# REQUIREMENT A:
In the passage on the diverter tool, what is drilling fluid also called?

══ READING PASSAGE ══

The present invention is directed to a diverter tool for diverting fluid from a work string to the annular space around the work string and more specifically is directed to a diverter that can be used during drilling operations and will divert fluid into an annular space as the fluid in the drill string is moving toward the drill bit.

In the construction of oil and gas wells, a wellbore is drilled into one or more subterranean formations or zones containing oil and/or gas to be produced. The wellbore is typically drilled utilizing a drilling rig which has a rotary table on its floor to rotate a pipe string during drilling and other operations. During a wellbore drilling operation, drilling fluid (also called drilling mud) is circulated through a wellbore by pumping it down through the drill string, through a drill bit connected thereto and upwardly back to the surface through the annulus between the wellbore wall and the drill string. The circulation of the drilling fluid functions to lubricate the drill bit, remove cuttings from the wellbore as they are produced and exert hydrostatic pressure on the pressurized fluid containing formations penetrated by the wellbore to prevent blowouts.

In most instances, after the wellbore is drilled, the drill string is removed and a casing string is run into the wellbore while maintaining sufficient drilling fluid in the wellbore to prevent blowouts. The term “casing string,” or casing is used herein to mean any string of pipe which is lowered into and cemented in a wellbore including but not limited to surface casing, liners and the like. As is known in the art, the term “liner” simply refers to a casing string having a smaller outer diameter than the inner diameter of a casing that has already been cemented into a portion of a wellbore.

A wellbore may have more than one casing or liner cemented therein. For example, a wellbore may have a casing cemented therein, and a first liner cemented therein below the casing. In some cases, it may be desirable to drill below the first liner, and cement a second liner in the well below the first liner. The wellbore below the first liner may be drilled with a drill bit, or other cutting apparatus attached to the second liner.

The second liner will be lowered into the well with a drill string, which in most cases will have an outer diameter smaller than the outer diameter of the second liner. Drilling fluid will be displaced through the drill string, the second liner, and the cutting apparatus, and will travel up the annulus between the second liner and the wellbore, and into the annulus between the first liner and the second liner. The drilling mud will pass into and upwardly to the annulus between the drill string and the first liner, and the drill string and the casing.

The drilling mud is used to remove drill cuttings and solids by carrying the drill cuttings and solids upwardly to the surface. The size of the annulus or space between the casing and the drill string is greater than the size of the annular space between the first liner and the second liner, and the size of the annulus between the drill string and the first liner is greater than the annulus between the first liner and the second liner. The rate of flow of drilling fluid, in many cases, may not be sufficient to ensure that the drill cuttings and solids are removed from the annular space between the casing and the drill string and/or the drill string and first liner. Thus, there is a need for an apparatus and method that will ensure adequate solids removal in such circumstances.

═══

# REQUIREMENT B:
Rewrite the text lines of both entries below, replacing every "Корпус" with "Строение" and changing nothing else, and leave out the pictures.

══ SOURCE RECORDS ══

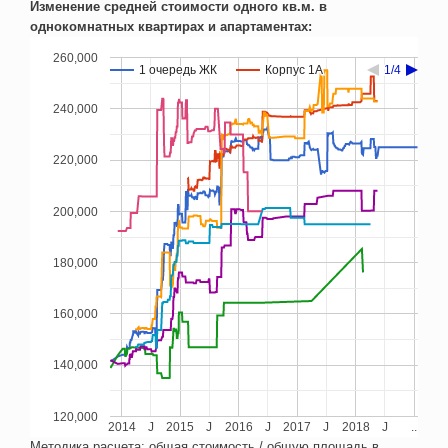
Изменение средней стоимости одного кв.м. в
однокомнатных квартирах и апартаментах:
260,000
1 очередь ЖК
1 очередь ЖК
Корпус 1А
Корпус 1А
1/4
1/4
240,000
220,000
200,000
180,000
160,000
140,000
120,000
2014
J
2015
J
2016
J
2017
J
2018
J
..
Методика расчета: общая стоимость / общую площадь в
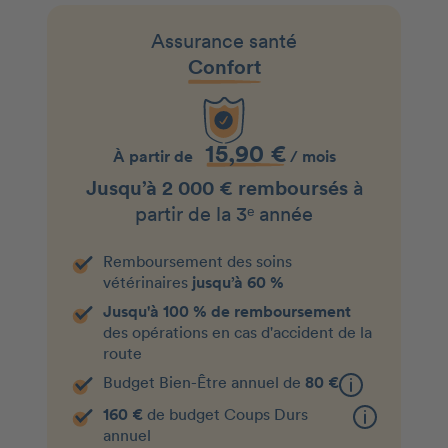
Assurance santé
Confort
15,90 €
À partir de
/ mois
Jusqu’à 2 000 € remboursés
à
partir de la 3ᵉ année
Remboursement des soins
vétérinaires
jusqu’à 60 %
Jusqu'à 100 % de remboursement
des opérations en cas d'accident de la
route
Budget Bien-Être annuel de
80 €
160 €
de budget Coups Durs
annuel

═══

# TASK ANSWER A:
Drilling mud.

# TASK ANSWER B:
Изменение средней стоимости одного кв.м. в
однокомнатных квартирах и апартаментах:
260,000
1 очередь ЖК
1 очередь ЖК
Строение 1А
Строение 1А
1/4
1/4
240,000
220,000
200,000
180,000
160,000
140,000
120,000
2014
J
2015
J
2016
J
2017
J
2018
J
..
Методика расчета: общая стоимость / общую площадь в
Assurance santé
Confort
15,90 €
À partir de
/ mois
Jusqu’à 2 000 € remboursés
à
partir de la 3ᵉ année
Remboursement des soins
vétérinaires
jusqu’à 60 %
Jusqu'à 100 % de remboursement
des opérations en cas d'accident de la
route
Budget Bien-Être annuel de
80 €
160 €
de budget Coups Durs
annuel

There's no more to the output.